However, the bid team saved $950,000 ($1 million/£633,114) in the wake of the bid's failure by backtracking on planned investment towards developing football in Asia.
Today the FFA said it was pleased to be able to draw a line under the bid and move on, with the focus now on the launch of the new A-League season.
"Although the submission of this report was a formality it was also an important milestone for FFA under our obligations contained in the funding agreement," Buckley said.
"The acceptance of the report marks the end of the bid process and with our commitments to the Federal Government around the bid now complete we can close the chapter on this stage of our history."
The failed bid saw Australia being eliminated at the first ballot after receiving just one vote during a FIFA Exeuctive Committee meeting in Zurich in December last year.

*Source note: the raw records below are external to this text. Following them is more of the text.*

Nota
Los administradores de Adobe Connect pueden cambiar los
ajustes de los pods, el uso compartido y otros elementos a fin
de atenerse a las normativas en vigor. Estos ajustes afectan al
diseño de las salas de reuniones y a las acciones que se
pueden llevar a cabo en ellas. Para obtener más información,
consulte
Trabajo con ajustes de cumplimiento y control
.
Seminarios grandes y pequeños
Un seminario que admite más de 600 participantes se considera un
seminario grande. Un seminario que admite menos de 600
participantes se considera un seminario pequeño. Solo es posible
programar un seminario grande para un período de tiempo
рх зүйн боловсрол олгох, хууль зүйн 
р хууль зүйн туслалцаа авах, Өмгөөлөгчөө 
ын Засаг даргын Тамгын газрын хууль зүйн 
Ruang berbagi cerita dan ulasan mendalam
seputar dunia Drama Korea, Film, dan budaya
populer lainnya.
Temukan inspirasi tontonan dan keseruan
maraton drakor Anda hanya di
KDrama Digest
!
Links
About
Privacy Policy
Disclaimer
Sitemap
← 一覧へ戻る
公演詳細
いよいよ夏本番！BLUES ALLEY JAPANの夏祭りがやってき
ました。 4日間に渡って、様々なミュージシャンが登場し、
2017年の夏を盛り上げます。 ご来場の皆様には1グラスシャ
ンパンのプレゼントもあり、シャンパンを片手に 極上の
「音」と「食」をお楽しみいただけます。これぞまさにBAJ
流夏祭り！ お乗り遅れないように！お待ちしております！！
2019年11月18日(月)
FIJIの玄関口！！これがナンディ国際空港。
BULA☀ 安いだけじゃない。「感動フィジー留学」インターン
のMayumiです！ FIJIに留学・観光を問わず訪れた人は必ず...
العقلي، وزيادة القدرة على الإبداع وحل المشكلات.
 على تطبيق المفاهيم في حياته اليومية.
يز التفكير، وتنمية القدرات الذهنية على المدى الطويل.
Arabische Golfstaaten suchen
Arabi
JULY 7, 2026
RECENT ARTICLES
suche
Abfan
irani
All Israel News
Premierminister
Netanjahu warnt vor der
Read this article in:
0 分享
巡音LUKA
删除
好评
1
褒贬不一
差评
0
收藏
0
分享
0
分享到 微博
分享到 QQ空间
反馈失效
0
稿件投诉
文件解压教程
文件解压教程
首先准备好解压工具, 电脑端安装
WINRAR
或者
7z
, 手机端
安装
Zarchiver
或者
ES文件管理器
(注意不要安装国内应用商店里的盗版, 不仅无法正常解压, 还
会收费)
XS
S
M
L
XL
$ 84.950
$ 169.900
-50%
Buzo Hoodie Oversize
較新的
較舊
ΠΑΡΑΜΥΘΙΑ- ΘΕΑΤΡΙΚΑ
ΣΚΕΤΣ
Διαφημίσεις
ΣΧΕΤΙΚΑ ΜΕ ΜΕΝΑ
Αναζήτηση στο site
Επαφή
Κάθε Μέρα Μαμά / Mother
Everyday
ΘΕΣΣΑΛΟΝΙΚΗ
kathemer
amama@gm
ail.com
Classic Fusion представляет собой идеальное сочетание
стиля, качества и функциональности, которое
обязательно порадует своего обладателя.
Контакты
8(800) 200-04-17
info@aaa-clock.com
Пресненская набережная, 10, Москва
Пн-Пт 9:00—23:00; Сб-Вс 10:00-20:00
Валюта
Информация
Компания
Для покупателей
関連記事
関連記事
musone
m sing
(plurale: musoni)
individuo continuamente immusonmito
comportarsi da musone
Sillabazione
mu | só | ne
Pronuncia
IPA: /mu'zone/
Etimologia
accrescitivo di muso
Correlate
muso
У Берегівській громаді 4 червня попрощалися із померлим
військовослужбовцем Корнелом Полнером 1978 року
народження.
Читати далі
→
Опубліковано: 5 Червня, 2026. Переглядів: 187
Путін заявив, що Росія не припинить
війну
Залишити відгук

The submission of the financial report came after a number of the country's sport officials found themselves swamped in controversy and Sports Minister Mark Arbib was forced to answer questions on how the $45.86 million ($48.72 million/£30.56 million) Government grant for the bid was spent.
"We were all disappointed with the result of the decision and we are on record as saying that we believe the bid process was flawed," Buckley added.
"However, we are very proud of the bid we submitted on behalf of Australia which was widely acknowledged as technically strong.
"We will now continue to focus on the job at hand of optimising the Hyundai A-League, creating value for and connecting the 1.7 million-strong grassroots football community and ensuring our national teams have the best possible chance of qualifying for their respective international contests."
Original sums are published in Australian dollars.